Abschließende Gedanken

Klassifizierungen sind immer Versuche, Ordnung herzustellen. Wer braucht diese Ordnung, wem dient sie?

Für die Betroffenen bedeuten die Klassifizierungen nicht viel. Wichtig ist ihnen, dass sie als schwer kranke Menschen gut betreut oder als Angehörige gut begleitet sind, wo auch immer, durch wen auch immer.

Ich erinnere mich noch, wie befremdet eine Tochter über die Aussage war, ihre Mutter mit ihrer schweren Herzinsuffizienz sei nicht „palliativ“. Das war zu einer Zeit, als man über die palliative Betreuung von Menschen mit Herzinsuffizienz noch nicht viel wusste.

Wenn von „Palliativpatient:innen“ geredet wird, sollten wir uns immer bewusst sein, dass das eine wenig zutreffende Abkürzung ist. Eigentlich müssten wir sagen: das ist ein kranker Mensch, der gerade von Palliativversorgung einen Nutzen hat. Viele Menschen in den Einrichtungen des Gesundheitswesens haben von Palliativversorgung einen Nutzen. Im Sinne der Gerechtigkeit ist alles zu tun, damit dieses Betreuungskonzept ihnen zukommt, zu ihnen kommt, ihnen zugutekommt, als Palliativkonsiliardienst, als Mobiles Palliativteam, als Hospizteam. Vielleicht brauchen sie vorübergehend oder im Sterben auch eine Palliativstation oder ein Hospiz. In einem Punkt ist kritisch auf die Entwicklung in Deutschland zu schauen: Dort werden in stationären Hospizen UND in Pflegeheimen Menschen mit einem mehr oder weniger hohen Betreuungsbedarf und hoher Symptomlast am Lebensende betreut – die Übergänge sind oft fließend.  Das kann zu einer Leistungsungerechtigkeit führen. Der Aufenthalt im Hospiz ist für die Betroffenen kostenfrei, in der Pflegeeinrichtung ist ein Teil der Kosten selbst zu tragen. Folge: Die personell gut ausgestatteten stationären Hospize bieten für die Betroffenen beste Bedingungen zum Nulltarif gegenüber den Bedingungen in den personell schlechter ausgestatteten Pflegeheimen. Können wir in Österreich dieser Entwicklung noch vorbeugen?

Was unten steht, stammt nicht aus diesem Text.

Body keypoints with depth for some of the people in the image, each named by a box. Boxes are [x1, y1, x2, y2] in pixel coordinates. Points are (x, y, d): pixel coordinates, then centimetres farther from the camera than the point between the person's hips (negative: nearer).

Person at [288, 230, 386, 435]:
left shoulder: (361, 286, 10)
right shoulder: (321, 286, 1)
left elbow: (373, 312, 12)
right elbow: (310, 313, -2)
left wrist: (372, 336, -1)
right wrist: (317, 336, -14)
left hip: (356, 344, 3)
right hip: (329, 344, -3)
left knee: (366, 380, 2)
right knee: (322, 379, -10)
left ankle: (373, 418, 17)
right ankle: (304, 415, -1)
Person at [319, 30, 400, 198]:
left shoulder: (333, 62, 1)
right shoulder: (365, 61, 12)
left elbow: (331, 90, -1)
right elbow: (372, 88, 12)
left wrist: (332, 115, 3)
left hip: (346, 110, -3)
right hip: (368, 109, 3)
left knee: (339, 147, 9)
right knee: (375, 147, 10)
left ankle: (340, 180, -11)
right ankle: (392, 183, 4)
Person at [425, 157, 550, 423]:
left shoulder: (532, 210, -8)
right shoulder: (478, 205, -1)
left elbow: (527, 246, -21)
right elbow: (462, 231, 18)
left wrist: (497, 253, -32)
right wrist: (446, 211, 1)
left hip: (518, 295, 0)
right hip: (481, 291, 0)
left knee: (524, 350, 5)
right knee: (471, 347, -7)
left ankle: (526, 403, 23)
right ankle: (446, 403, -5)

In einem umfassenden Sinn bezeichnet ‚Hospiz‘ das Begleiten von Menschen in einer existenziellen krisenhaften Lebenssituation, wie es das Lebensende für den kranken Menschen und für seine An- und Zugehörigen ist. Der Hospizbewegung geht es nicht nur um Versorgung, sondern um nichts weniger als den Wandel der Gesellschaft hin zu einer caring community.

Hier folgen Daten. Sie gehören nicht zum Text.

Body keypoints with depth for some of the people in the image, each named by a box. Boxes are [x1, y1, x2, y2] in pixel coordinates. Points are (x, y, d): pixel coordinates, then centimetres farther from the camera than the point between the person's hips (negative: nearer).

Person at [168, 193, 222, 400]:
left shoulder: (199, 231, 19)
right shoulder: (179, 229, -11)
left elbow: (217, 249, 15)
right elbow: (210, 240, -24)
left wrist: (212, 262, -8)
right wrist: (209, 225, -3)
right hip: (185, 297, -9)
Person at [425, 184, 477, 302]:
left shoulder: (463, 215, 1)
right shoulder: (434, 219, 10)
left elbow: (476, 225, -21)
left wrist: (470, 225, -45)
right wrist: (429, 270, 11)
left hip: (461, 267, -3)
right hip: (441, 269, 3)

So gesehen sind Hospizeinrichtungen best-practice-Modelle für das Sterben in einer Institution, die auf freiwilligem bürgerschaftlichem Engagement für eine Kultur der Sorge basieren. Eine entsprechende Praxis ist nur möglich durch institutionell-organisationale Offenheit und Vernetzung. Mit der Kultur von Palliative Care bringen Palliativeinrichtungen auch den Hospizgedanken ins Krankenhaus – vielleicht mit einem Hospizteam als Ausdruck gelebter Praxis.

Palliative Care und Hospiz können daher wie Kreise verstanden werden, die sich manchmal überlappen, und manchmal konzentrisch ineinander stehen.

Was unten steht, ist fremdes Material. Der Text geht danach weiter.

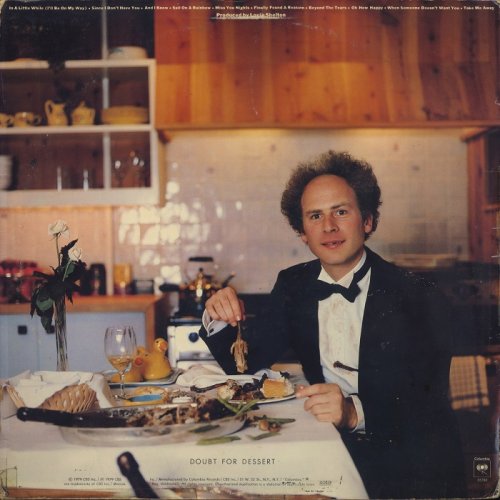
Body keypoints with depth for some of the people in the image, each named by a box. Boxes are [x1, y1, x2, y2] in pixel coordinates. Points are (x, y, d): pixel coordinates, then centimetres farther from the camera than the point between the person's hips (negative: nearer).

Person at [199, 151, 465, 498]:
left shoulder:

Palliative Care ist aus den Grundsätzen und den Anliegen der Hospizbewegung entstanden; Palliative Care braucht die Verwurzelung in der Hospizidee. Und die Hospizidee kann nur in die Zukunft wirken, wenn sie mit den Entwicklungen von Palliative Care mitgeht.

Zusammen sind die beiden stark. Sie können das Leben für schwer kranke und sterbende Menschen verändern.